Il repose dans le cimetière de la Laure de la Sainte Trinité-Saint-Serge, à côté du tombeau du métropolite Philarète.

Extrait de la revue Contacts, XXXII, 1980. Traduction J.B.
Texte original, Kyrill and Methody Society, Juneau(Alaska),
Synaxis Press, Chilliwack C.B., Canada, 1976.
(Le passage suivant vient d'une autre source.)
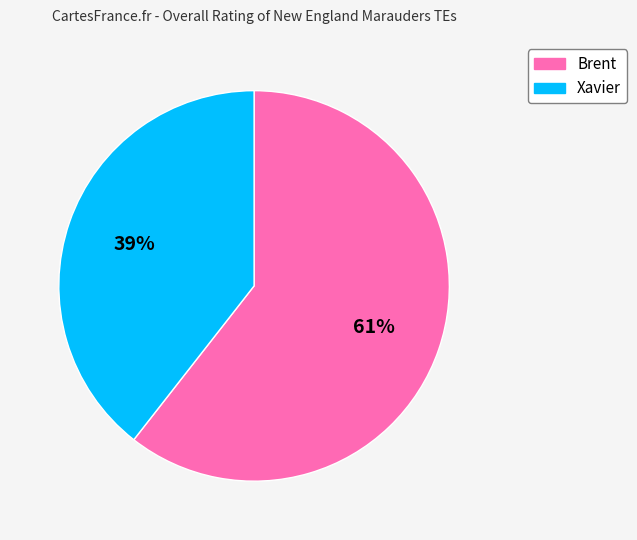

Which category has the biggest portion of the pie?

Brent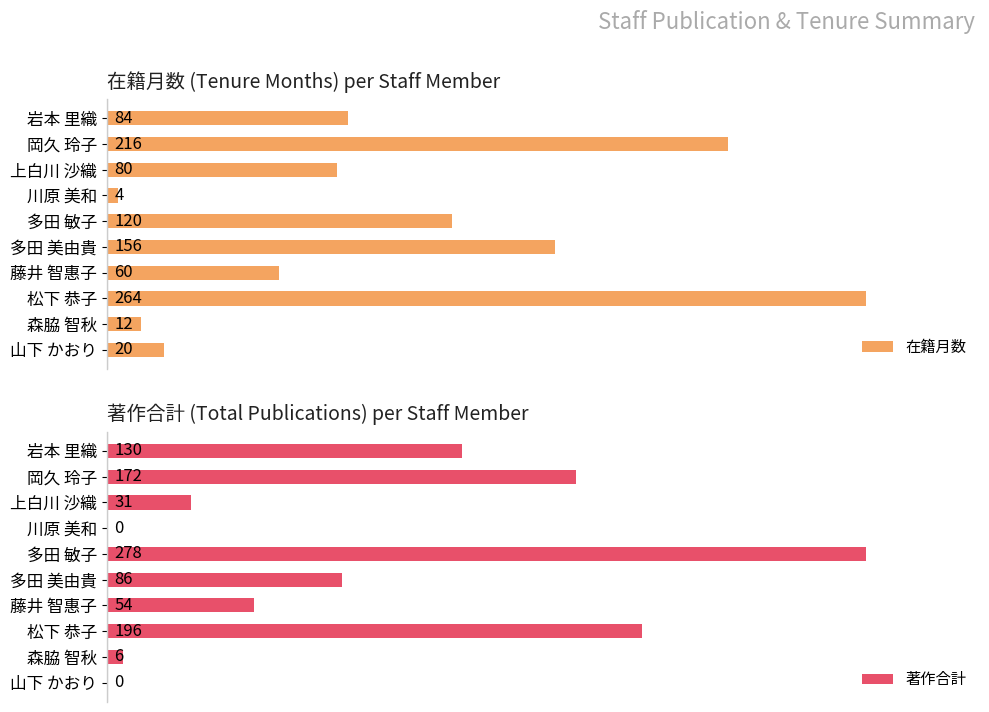

List the labels in order of 在籍月数 value, largest first.

松下 恭子, 岡久 玲子, 多田 美由貴, 多田 敏子, 岩本 里織, 上白川 沙織, 藤井 智惠子, 山下 かおり, 森脇 智秋, 川原 美和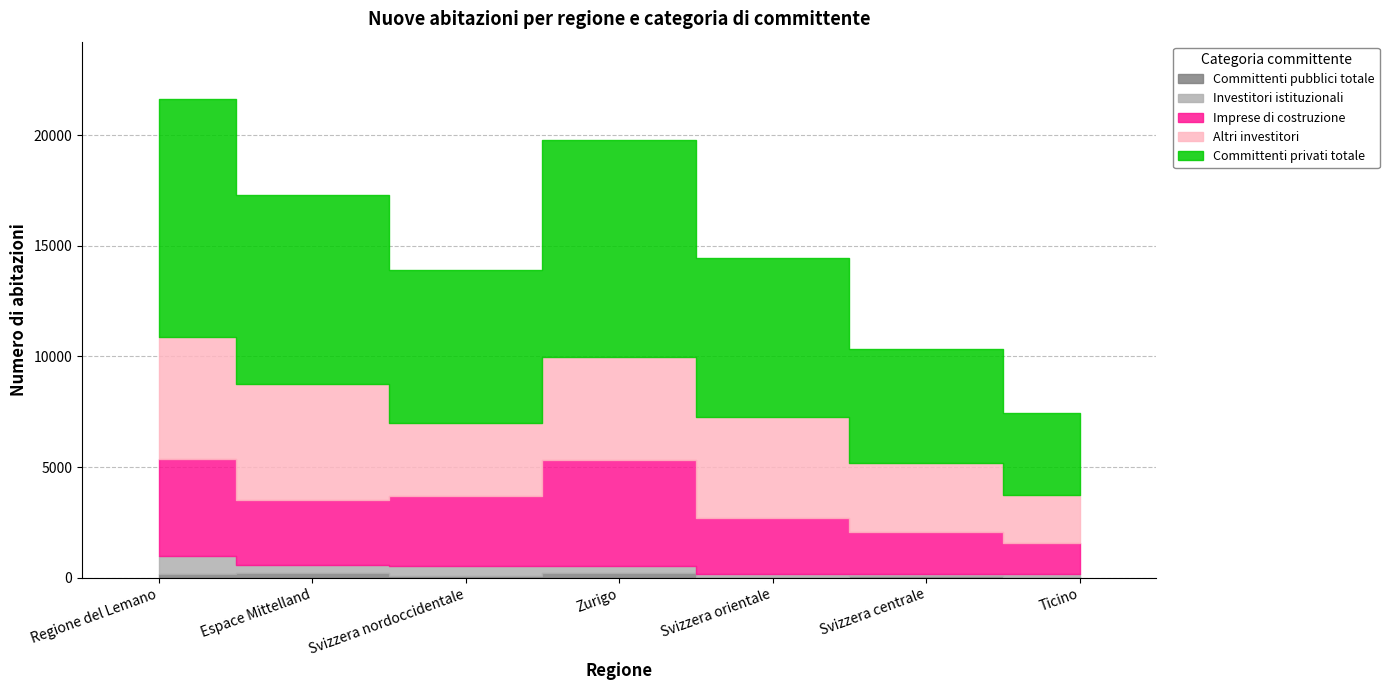

How many data points in Committenti privati totale are above 7196?

3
Lire aussi le texte de saint Innocent : « Prendre sa Croix »,
extrait de son oeuvre Sur la voie qui mène au Royaume de Dieu


TROPAIRES ET KONDAKIA

Tropaire, Ton 4

Saint Père Innocent, * tu enduras les épreuves et les dangers * obéissant à la volonté du Seigneur. * A bien des peuples tu apportas la connaissance de la Vérité. * Tu nous montras la Voie; * maintenant par tes prières * aide-nous à accéder au Royaume des Cieux.

Kondakion, Ton 2

Saint Père Innocent, tu fus un Apôtre pour notre pays. * Ta vie proclame l'oeuvre du Salut et la grâce de Dieu! * Tu affrontas les dangers et les difficultés * pour l'Evangile du Christ; * tu demeuras sain et sauf et tu fus glorifié en ton humilité. * Prie afin que le Seigneur guide nos pas selon sa Volonté.

Autre tropaire, Ton 1

Par tous les pays du grand Nord * a retenti ton message, Père saint: *  ils ont reçu la parole que tu leur as si bien enseignée, * illuminant à la clarté de l'Evangile ceux qui n'avaient pas connaissance du Christ * et poliçant les moeurs et les coutumes des païens, * pontife Innocent, fierté de la Russie; * intercède auprès de notre Dieu * pour que nos âmes soient sauvées.

Autre tropaire, Ton 3

Premier docteur des tribus païennes jadis enténébrées, * leur premier illuminateur sur la voie du Salut, * toi qui as éclairé par tes labeurs apostoliques la Sibérie et l'Alaska, * prie le Maître de l'univers * de faire au monde le don de la paix * et d'accorder à nos âmes la grâce du salut.

Autre kondakion, Ton 4

Tu fus sincère et vrai dans ton enseignement * car, observant toi-même les préceptes du Seigneur, * tu fus à même d'en instruire ceux de tes enfants * qui avec piété s'approchèrent de toi; * aux incroyants tu fis connaître la vraie foi * et par le baptême tu les illuminas; * c'est pourquoi en compagnie des Apôtres tu te réjouis, * pontife Innocent, comme porteur de la bonne nouvelle du Christ.

Ikos

Dans les régions de la Sibérie et de l'Alaska, * tu fus le premier à semer les spirituelles vertus, * pontife et docteur, parmi les peuples illuminés par toi * et tu fis passer nombre de païens de l'incroyance à la foi en Christ, * les invitant à plaire à Dieu par la pureté de leur vie; * c'est pourquoi nous te glorifions, pontife Innocent, * comme porteur de la bonne nouvelle du Christ.